Curious - what’s the prevalence in nature of Aquilegia that don’t have spurs? I’ve seen the double-flowered ones they have at the garden centers but I always assumed those were cultivated. I saw a few on the side of a mountain here in Colorado the other day, but have never seen any others like it in nature (flower kind of looked like a wild clematis but the leaves & stems were Aquilegia for sure). Google brings up an article about how a genetic mutation can cause the absence of spurs. Anyone seen a wild Columbine with no spurs, or know anything more on the topic?
This year I had flowers with spurs and without spurs on the same plant (Aquilegia vulgaris)
Spurless forms of Aquilegia vulgaris (now sometimes referred to as the ‘Nora Barlow’-type) were reportedly noted in European herbals as early as the seventeeth century, presumably a natural variation.
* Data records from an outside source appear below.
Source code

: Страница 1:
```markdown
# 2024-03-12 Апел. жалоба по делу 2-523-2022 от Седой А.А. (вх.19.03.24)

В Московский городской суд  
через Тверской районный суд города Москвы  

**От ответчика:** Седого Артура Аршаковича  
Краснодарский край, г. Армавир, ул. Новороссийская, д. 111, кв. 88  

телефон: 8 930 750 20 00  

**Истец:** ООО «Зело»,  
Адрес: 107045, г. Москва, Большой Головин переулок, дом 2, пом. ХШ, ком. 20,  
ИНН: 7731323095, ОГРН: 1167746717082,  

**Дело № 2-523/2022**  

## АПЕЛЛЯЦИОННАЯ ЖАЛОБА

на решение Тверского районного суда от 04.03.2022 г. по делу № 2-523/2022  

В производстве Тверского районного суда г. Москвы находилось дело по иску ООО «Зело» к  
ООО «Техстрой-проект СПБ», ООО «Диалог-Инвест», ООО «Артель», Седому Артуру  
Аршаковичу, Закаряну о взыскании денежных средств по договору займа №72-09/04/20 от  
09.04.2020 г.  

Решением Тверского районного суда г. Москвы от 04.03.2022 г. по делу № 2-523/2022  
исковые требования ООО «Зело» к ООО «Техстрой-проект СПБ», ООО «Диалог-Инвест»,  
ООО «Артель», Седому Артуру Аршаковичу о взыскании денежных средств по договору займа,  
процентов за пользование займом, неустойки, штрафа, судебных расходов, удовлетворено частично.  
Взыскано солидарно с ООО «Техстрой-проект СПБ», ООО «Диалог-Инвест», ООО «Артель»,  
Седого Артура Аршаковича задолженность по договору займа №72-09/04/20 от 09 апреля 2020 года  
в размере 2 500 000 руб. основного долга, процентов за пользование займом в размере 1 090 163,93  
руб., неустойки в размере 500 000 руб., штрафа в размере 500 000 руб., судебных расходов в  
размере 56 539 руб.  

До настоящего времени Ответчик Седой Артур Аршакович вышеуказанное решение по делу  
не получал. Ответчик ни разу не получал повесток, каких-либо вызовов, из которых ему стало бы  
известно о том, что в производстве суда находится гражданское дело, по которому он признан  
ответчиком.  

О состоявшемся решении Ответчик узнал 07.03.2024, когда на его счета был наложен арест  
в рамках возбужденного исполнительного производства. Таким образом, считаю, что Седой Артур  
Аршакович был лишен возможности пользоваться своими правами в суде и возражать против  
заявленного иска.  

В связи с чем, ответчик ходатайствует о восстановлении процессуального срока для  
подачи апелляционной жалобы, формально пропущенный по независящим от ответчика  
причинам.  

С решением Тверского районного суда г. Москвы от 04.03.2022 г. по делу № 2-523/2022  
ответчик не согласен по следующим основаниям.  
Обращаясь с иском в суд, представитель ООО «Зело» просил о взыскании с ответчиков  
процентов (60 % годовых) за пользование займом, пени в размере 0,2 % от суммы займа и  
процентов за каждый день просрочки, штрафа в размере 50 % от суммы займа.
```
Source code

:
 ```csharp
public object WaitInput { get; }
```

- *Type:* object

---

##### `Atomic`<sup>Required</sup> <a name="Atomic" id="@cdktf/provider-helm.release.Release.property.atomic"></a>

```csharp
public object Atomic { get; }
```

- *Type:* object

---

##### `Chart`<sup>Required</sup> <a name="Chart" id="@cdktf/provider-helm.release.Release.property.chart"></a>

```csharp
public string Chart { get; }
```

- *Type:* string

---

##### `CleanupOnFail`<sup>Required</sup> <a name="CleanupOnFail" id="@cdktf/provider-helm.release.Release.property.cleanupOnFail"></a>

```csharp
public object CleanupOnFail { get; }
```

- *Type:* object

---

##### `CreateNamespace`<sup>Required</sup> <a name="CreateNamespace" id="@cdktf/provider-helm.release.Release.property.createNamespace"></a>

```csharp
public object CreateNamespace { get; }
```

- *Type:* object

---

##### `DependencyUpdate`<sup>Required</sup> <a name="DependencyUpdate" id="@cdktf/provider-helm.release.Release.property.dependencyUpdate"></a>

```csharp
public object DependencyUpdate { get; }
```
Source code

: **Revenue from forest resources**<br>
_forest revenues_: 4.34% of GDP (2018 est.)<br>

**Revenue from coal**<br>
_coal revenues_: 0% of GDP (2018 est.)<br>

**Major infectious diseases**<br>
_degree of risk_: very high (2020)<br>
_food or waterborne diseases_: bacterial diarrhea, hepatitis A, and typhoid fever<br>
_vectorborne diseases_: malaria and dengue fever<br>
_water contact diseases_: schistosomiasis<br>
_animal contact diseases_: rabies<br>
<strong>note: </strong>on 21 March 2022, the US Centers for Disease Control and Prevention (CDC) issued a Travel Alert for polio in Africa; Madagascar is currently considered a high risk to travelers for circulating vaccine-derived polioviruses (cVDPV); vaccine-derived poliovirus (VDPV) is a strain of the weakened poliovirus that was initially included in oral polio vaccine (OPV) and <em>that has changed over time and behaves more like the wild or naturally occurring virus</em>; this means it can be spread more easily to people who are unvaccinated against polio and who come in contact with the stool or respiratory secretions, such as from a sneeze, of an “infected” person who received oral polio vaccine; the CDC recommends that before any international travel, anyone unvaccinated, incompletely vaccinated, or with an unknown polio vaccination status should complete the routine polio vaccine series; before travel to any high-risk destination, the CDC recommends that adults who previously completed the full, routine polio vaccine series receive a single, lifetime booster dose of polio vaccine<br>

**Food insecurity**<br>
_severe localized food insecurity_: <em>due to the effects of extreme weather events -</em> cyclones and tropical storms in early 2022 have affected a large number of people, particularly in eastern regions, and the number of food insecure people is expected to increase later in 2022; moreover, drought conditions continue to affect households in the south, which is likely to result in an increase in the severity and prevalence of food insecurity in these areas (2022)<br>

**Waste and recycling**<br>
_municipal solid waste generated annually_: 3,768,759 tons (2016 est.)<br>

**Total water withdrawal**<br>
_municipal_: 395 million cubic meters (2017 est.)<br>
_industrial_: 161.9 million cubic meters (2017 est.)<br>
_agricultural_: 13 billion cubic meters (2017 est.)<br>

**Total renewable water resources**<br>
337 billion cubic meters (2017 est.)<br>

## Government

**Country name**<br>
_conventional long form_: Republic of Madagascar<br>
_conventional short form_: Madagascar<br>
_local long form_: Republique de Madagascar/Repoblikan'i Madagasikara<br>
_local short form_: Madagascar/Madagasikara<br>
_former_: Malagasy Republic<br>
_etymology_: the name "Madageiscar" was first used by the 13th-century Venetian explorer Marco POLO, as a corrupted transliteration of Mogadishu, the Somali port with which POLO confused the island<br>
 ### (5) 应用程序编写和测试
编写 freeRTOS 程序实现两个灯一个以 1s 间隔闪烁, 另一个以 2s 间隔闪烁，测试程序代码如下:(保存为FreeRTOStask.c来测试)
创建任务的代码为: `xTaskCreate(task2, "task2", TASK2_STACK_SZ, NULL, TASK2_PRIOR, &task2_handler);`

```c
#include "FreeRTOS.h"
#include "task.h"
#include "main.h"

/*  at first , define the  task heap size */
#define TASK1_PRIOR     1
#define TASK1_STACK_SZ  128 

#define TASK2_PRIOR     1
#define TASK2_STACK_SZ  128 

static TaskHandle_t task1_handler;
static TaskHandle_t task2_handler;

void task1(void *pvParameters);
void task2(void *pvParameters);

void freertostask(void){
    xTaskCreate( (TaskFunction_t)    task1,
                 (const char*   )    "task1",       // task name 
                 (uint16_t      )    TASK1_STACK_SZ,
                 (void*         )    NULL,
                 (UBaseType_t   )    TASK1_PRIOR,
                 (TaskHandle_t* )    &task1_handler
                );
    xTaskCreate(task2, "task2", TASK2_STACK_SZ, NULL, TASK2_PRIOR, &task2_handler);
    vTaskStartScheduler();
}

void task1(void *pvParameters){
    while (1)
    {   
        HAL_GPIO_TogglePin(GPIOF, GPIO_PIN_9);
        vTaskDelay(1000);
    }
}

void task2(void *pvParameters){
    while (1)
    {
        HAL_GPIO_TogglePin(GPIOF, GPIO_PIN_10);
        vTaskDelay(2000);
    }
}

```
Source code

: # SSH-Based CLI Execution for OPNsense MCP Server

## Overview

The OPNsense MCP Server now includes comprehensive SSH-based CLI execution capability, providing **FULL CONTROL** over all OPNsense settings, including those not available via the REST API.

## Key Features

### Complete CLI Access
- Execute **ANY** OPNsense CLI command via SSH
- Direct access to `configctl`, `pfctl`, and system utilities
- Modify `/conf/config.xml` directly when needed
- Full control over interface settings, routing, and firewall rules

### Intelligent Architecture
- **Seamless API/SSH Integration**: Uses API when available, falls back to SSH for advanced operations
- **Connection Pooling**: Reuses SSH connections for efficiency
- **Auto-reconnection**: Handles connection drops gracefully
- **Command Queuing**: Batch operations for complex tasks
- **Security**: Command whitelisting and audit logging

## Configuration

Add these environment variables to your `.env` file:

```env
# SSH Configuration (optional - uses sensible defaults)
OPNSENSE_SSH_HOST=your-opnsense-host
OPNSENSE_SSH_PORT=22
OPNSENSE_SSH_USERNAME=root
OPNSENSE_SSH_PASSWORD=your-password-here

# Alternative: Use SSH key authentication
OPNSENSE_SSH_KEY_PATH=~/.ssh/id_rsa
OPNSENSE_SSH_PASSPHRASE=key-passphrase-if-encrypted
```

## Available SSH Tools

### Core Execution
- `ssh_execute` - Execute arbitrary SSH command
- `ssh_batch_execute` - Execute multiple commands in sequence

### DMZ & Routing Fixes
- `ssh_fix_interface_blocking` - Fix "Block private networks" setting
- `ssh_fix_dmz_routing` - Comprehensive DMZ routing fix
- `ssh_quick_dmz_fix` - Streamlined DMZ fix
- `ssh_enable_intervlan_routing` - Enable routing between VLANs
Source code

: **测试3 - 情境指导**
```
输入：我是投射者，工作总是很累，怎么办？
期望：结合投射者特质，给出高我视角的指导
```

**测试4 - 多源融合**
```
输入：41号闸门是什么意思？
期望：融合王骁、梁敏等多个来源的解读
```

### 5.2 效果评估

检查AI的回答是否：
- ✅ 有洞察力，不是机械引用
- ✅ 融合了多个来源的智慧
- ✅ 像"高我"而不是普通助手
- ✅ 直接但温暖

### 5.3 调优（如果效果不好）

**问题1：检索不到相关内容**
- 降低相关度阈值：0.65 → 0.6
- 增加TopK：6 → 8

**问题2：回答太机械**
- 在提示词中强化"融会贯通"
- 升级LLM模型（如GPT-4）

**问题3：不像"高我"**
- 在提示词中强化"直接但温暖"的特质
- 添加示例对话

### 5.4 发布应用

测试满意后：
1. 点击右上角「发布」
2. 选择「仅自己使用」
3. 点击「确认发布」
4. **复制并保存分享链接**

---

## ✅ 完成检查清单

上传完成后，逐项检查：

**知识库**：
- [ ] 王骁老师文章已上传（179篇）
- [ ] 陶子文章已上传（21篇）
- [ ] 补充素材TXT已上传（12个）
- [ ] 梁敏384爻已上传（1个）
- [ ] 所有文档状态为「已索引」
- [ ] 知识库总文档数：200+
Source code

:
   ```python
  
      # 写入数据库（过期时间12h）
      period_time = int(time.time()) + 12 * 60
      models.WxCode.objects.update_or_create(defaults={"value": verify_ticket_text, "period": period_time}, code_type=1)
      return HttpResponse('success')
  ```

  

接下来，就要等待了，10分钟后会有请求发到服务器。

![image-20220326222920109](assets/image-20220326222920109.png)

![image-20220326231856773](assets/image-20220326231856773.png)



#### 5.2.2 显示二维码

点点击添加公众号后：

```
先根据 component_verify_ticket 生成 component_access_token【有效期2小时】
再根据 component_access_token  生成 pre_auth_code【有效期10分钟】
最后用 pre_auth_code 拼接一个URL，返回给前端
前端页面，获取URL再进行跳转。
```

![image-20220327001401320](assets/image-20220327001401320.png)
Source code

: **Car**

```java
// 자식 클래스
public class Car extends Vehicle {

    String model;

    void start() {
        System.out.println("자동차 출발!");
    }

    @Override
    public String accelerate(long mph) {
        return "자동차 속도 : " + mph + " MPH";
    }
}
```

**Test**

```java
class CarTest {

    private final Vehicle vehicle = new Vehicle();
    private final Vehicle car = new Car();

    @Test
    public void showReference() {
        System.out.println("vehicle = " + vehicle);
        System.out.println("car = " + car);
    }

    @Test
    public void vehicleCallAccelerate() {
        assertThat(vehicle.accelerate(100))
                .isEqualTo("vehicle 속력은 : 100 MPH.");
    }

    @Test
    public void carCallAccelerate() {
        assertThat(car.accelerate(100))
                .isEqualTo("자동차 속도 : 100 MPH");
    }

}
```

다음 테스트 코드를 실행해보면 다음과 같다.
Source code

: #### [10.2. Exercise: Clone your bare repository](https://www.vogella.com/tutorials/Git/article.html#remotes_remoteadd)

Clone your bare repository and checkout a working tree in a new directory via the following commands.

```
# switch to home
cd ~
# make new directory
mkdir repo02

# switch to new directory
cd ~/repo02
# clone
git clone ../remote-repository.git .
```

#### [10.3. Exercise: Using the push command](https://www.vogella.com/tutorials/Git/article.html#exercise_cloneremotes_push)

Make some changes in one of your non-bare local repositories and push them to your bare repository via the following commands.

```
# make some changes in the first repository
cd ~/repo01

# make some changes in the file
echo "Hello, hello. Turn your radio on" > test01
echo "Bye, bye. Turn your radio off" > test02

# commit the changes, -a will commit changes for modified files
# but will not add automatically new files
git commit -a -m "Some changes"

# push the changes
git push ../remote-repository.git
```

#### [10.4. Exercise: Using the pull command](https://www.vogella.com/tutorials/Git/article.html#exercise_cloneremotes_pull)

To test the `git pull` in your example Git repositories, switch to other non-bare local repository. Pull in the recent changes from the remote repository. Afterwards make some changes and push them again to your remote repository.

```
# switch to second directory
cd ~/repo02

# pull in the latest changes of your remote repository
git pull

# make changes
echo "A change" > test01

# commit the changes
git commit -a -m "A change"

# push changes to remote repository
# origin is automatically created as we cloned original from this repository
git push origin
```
These types do come true from seed in the garden, at least in part (I haven’t intentionally grown batches of seed to observe what proportion of seedlings may be spurless, if not all). Aquilegia are well known to be very “promiscuous” - that is, prone to hybridization - so perhaps depending how remote from sources of cultivation this sighting was, it may be a mixing of genes from cultivated plants(?)… or a natural variation, if all else seemed to match the characteristics of whatever native species are in that area. (I haven’t noted this feature as yet in the wild in my area with the native species here.)
Interesting the variation that can happen, even on a single plant! This particular “colony” was on the side of a 4x4 trail in a remote area, far from maintained roads and properties. All were spur-less and there were multiple plants. Since they self-sow, maybe they just kept reproducing that way.